When we first started integrating with third parties, we built an OAuth provider using the Doorkeeper gem. For convenience we have it mounted as a Rails engine on our marketing site. It shares the marketing site’s main database and stores information in three tables: oauth_applications, oauth_access_grants and oauth_tokens.
Now that we want to use OAuth for more high-volume needs, it’s no longer appropriate for our OAuth needs to be serviced by themarketing-site.
The overall plan is to deploy a standalone Rails application that serves as the OAuth provider, and instead of storing tokens in the marketing-site DB, we will store them in a standalone DB that is private to this app.
This is fast and relatively low-risk; we are continuing to use the exact same OAuth provider logic we have been using for years now; we’re just moving it to a new home. By having this handled by separate infrastructure we can have this app handle heavy traffic without driving extra load to marketing-site.
To roll this out successfully we will deploy this in phases.
The DBA will configure a database replica for marketing-site which will populate with all of marketing-site’s data.
Engineers will finish building the standalone OAuth app extracted from the marketing site, and the Devops team will prepare the infrastructure
Deploy the OAuth standalone application, pointing it to users database and the current marketing-site master database for that environment.
Test this app by sending requests to it and verify that the full suite of OAuth requests can be made to it.
Update marketing-site’s nginx rules so that traffic to /oauth/* is proxied to the new standalone OAuth app. At this point, marketing-site’s OAuth code is unused and assuming this step is successful, can be removed.

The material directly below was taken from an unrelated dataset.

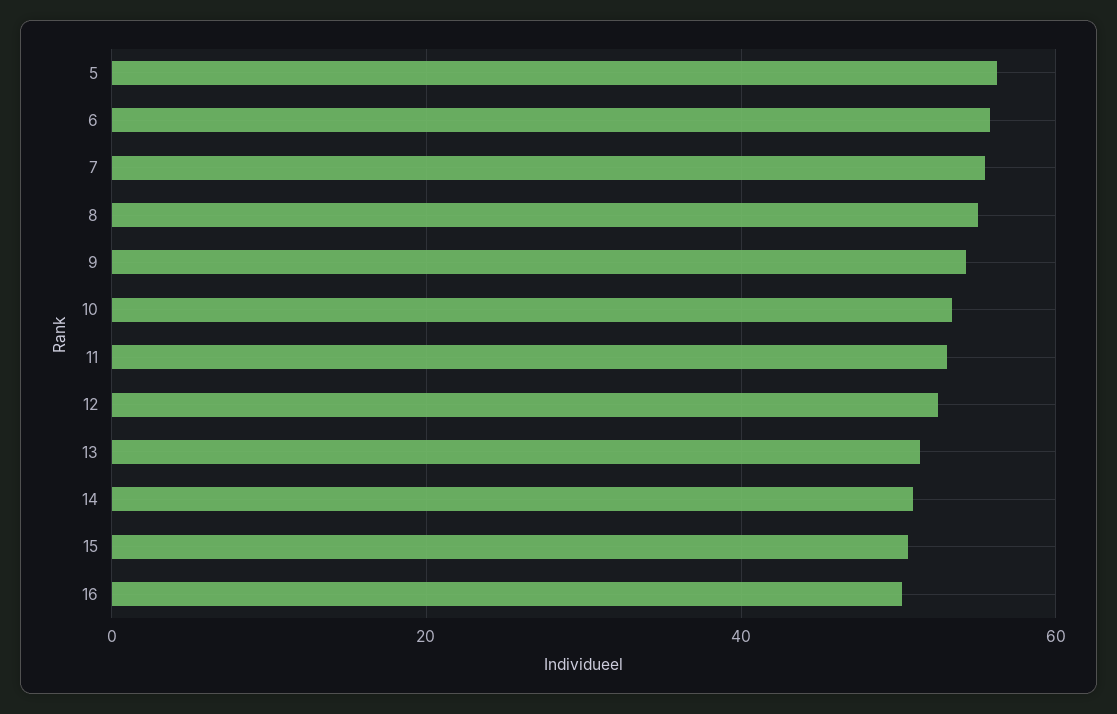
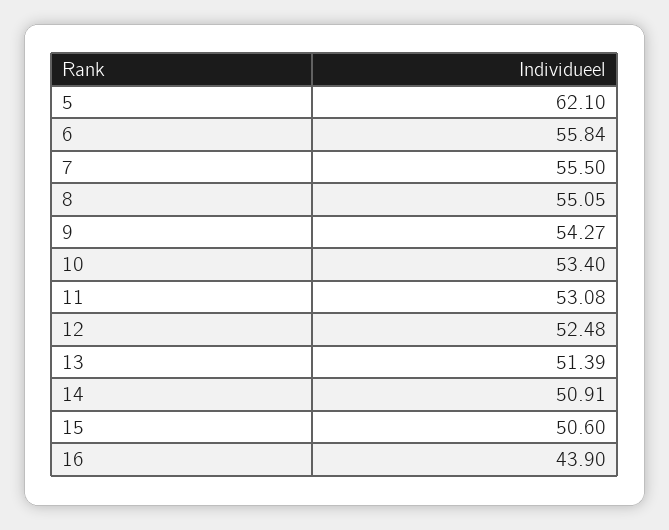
5: 56 -> 62.1
16: 50 -> 43.9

OAuth tokens are still being stored in marketing-site’s primary database, but they are being replicated to the replica that will become the primary database for the standalone OAuth app.

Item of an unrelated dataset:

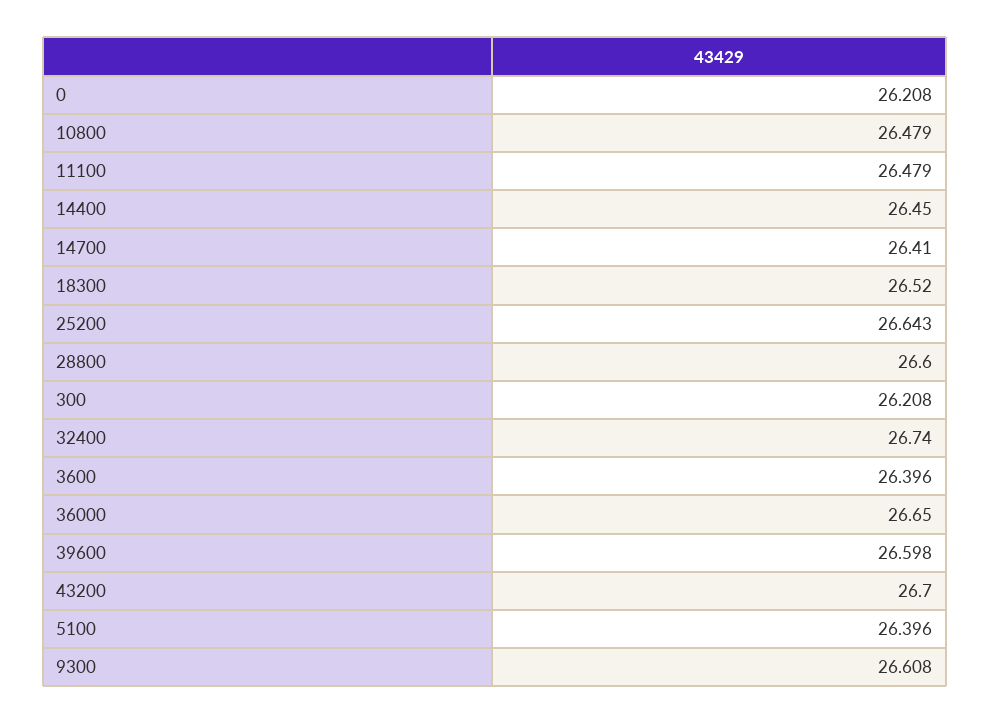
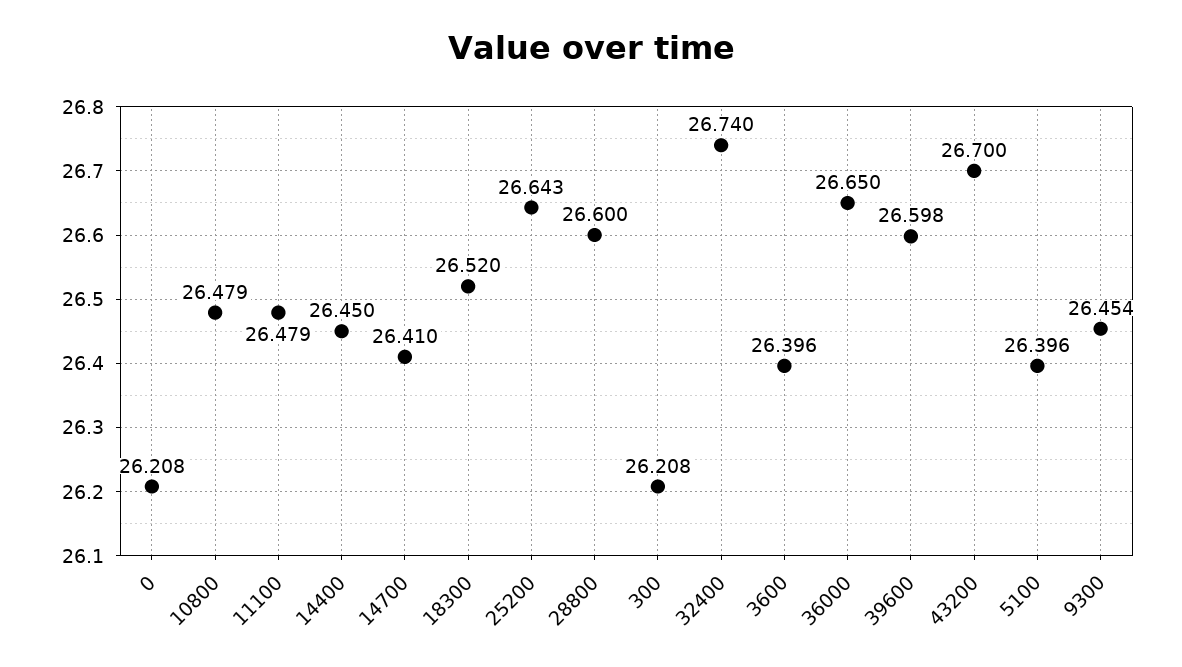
9300: 26.608 -> 26.454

The marketing-site replica database will be un-linked from the primary and will be promoted to become a primary itself.
the standalone OAuth app will receive updated config cars to point to the newly promoted database and will be restarted.
Drop all the other tables out of the Oauth app’s database, leaving only oauth_applications, oauth_access_grants and oauth_tokens. Spin up replica databases.
Load test needs
When we push out new client apps that use OAuth in place of the legacy API tokens, each client will start sending requests to the OAuth server to get an auth token and we need to monitor how well the standalone app can handle the traffic.
iOS and Android both offer phased releases so we avoid getting overwhelmed with requests from 100% of users right after the update. We should absolutely use this feature for the app releases that start using OAuth.